◆ What is needed: Omit every picture and write out the rest of the records exactly.
☆ ☆ ☆
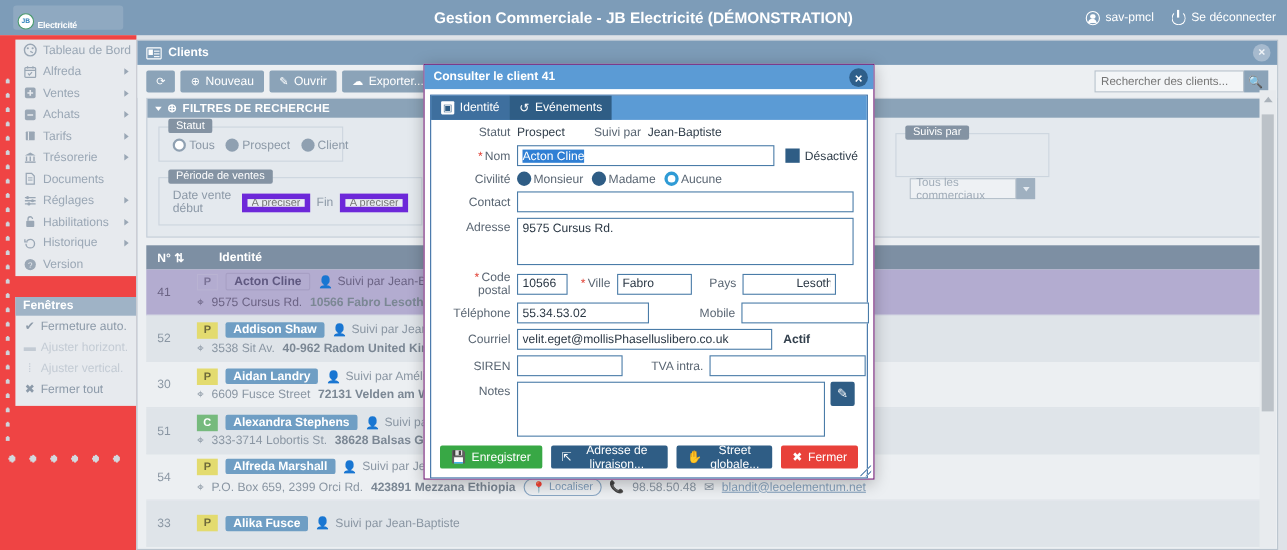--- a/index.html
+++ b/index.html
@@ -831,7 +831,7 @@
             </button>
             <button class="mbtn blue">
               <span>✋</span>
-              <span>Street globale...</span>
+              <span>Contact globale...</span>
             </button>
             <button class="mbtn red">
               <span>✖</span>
☆ ☆ ☆
◆ Answer to this task:
--- a/index.html
+++ b/index.html
@@ -831,7 +831,7 @@
             </button>
             <button class="mbtn blue">
               <span>✋</span>
-              <span>Street globale...</span>
+              <span>Contact globale...</span>
             </button>
             <button class="mbtn red">
               <span>✖</span>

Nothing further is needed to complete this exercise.